- [SELECTION]
■ ■ ■ ■
Now moving on to picking event number 2, and here’s where you need to pay close attention. What is the probability of choosing red given in event 1 we chose red? Is it 4/10? I mean there’s 4 reds out of all balls right? Well, if you were following closely, I mentioned, we placed the balls we picked out of the bag. We did not place them back into the bag. So the total number of balls fell to 9 after picking event 1. Also, since in the previous event we placed a red ball out, the number of reds has fallen to 3. So the probability is a 3/9. Calculating what the probability of choosing a blue ball is given we chose blue in round 1 follows the same concept. It’ll be a 5/9. It helps to visualize these probabilities as a tree and I have attached an image of one below.

Add to the first ball that P(Picking a Ball) is 1. The probability of picking a ball is 1. I think it makes it easier to understand the rest of the tree.

So now the question. It asked for the probability of choosing a Red. Like in the coin flipping example, we’ll calculate the probability for each outcomes path then we’ll extract the probability values for paths ending in red and sum them up. The latter part, the addition, you already understand from a previous example. So let’s focus on the path probability part of it.

For path one, its a Red on round 1 then Red for round 2. First we get a 4/10 then we further split it up into Red and Blue. The Red end path’s probability is … 4/10 * 3/9. The Blue end path probability is 4/10 * 6/9.

Why? Total previous probability is 4/10. A fraction of the previous event’s probability results in Red, the other fraction results in blue. The sum of these gives the whole that is 4/10. The fraction that results in Red is 3/9 of the whole, which whole is 4/10. The inverse for this is 6/9 of 4/10. Its the same as it was for event 1.

P(Picking Balls) = 1.
P(Red Balls) after P(Balls) = Num Red Balls/ Num balls * P(balls) =  4/10 * 1 = 4/10.

Here its something like;

P(Red ball) = 4/10.
P(Red ball now) after P(Red ball previous) = num_red_balls now /num_balls_now * p(red_balls_previous)
num_red_balls now /num_balls_now * p(red_balls_previous) = 4/10 * 3/9.The prior is a whole. All that sprouts from it is a fraction of it.
■ ■ ■ ■
- [STATED TASK 1] Turn the records, everything from the line containing "order: Poales" down to their last line, into a numbered list with no blank lines. Leave out the pictures.

- [DATASET ENTRIES]
■ ■ ■ ■
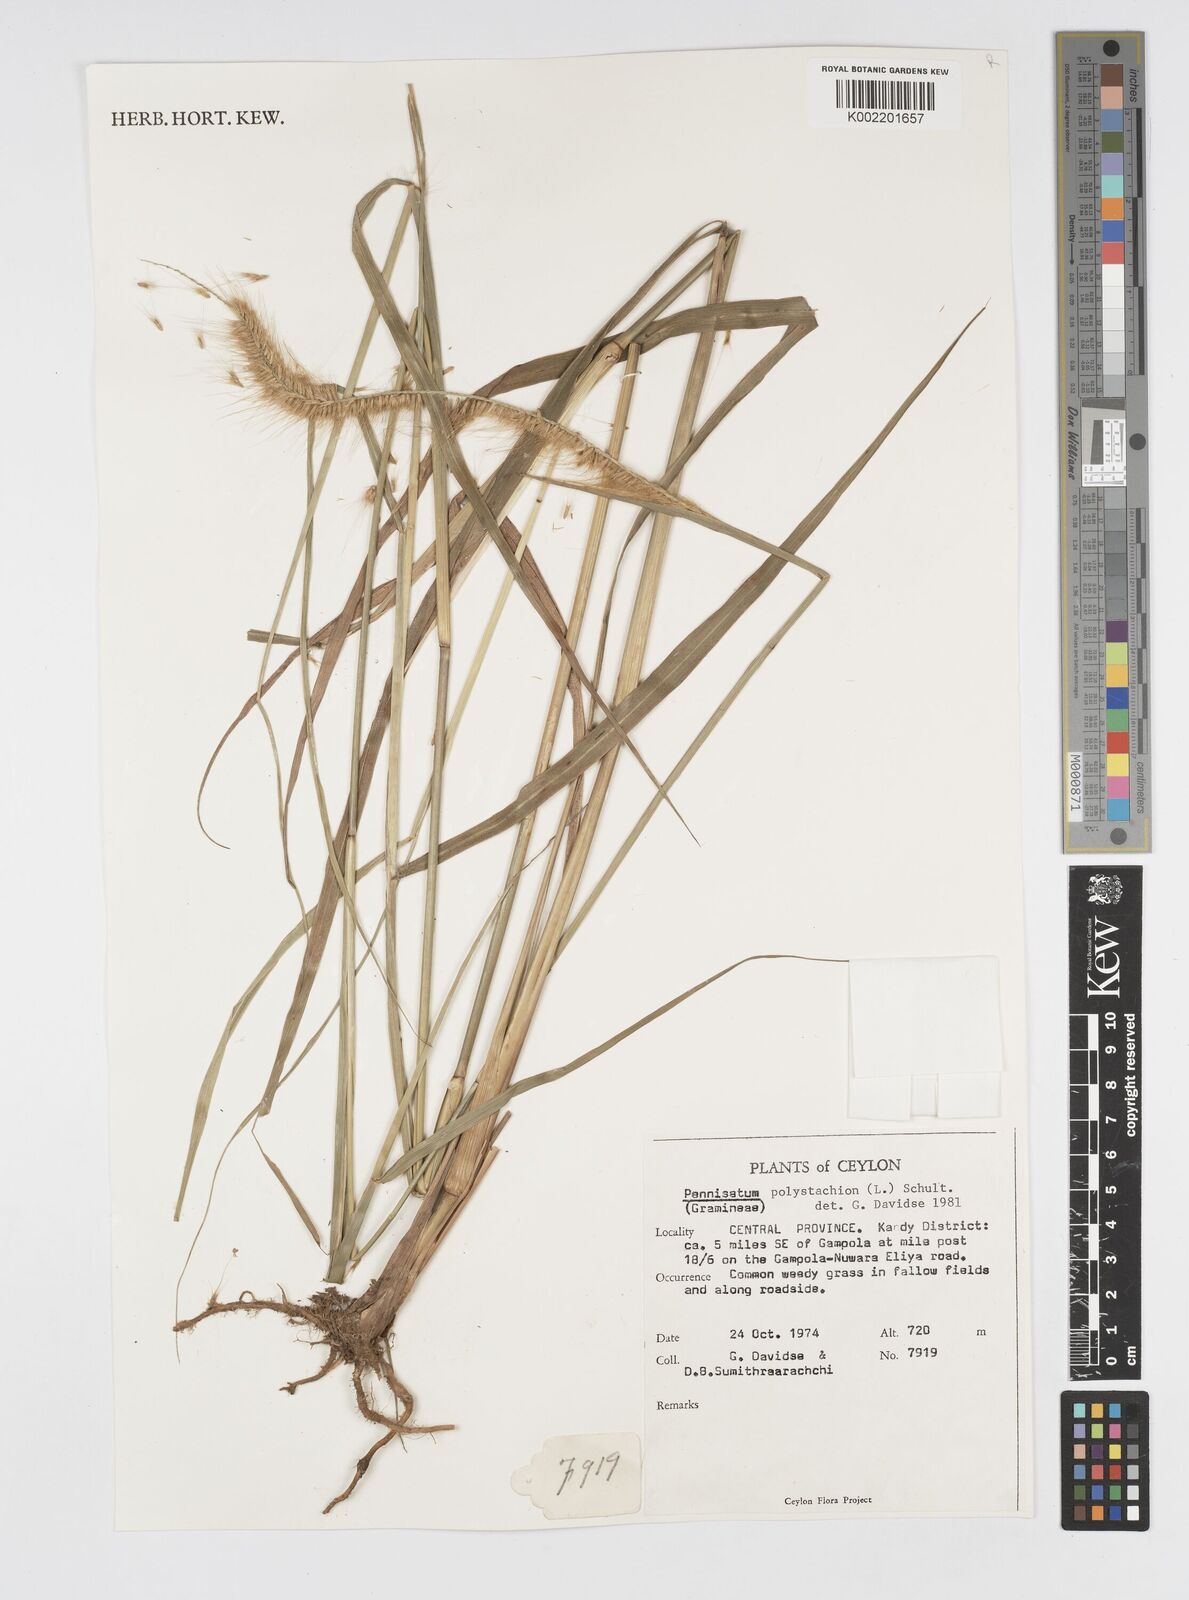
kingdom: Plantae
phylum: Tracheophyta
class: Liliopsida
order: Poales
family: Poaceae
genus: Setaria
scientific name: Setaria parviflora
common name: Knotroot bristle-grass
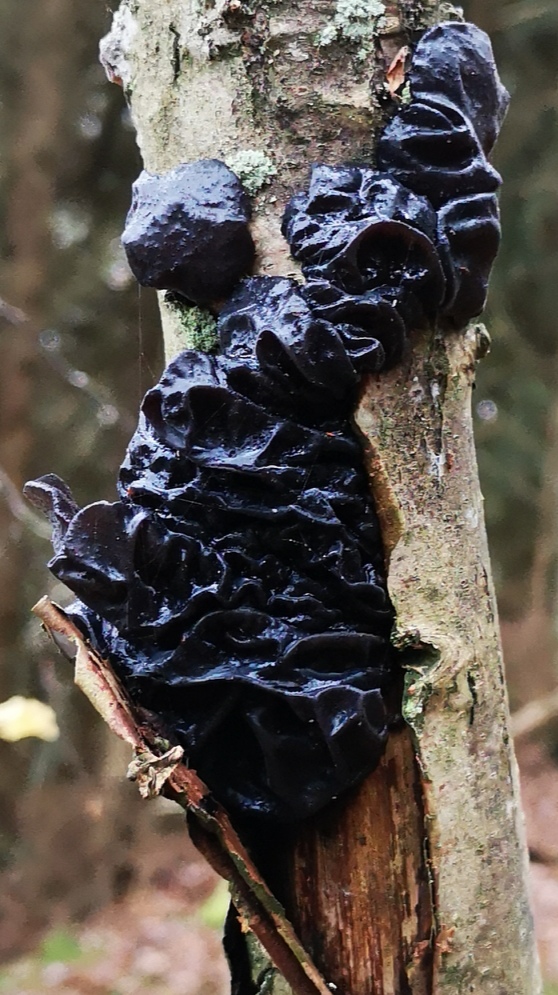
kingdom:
■ ■ ■ ■
- [STATED TASK 2] Rewrite everything in the probability walkthrough from "Add to the first" down to "part of it.", replacing "tree" with "diagram".

- [COMPLETE OUTPUT 1]
1. order: Poales
2. family: Poaceae
3. genus: Setaria
4. scientific name: Setaria parviflora
5. common name: Knotroot bristle-grass
6. kingdom:

- [COMPLETE OUTPUT 2]
Add to the first ball that P(Picking a Ball) is 1. The probability of picking a ball is 1. I think it makes it easier to understand the rest of the diagram.

So now the question. It asked for the probability of choosing a Red. Like in the coin flipping example, we’ll calculate the probability for each outcomes path then we’ll extract the probability values for paths ending in red and sum them up. The latter part, the addition, you already understand from a previous example. So let’s focus on the path probability part of it.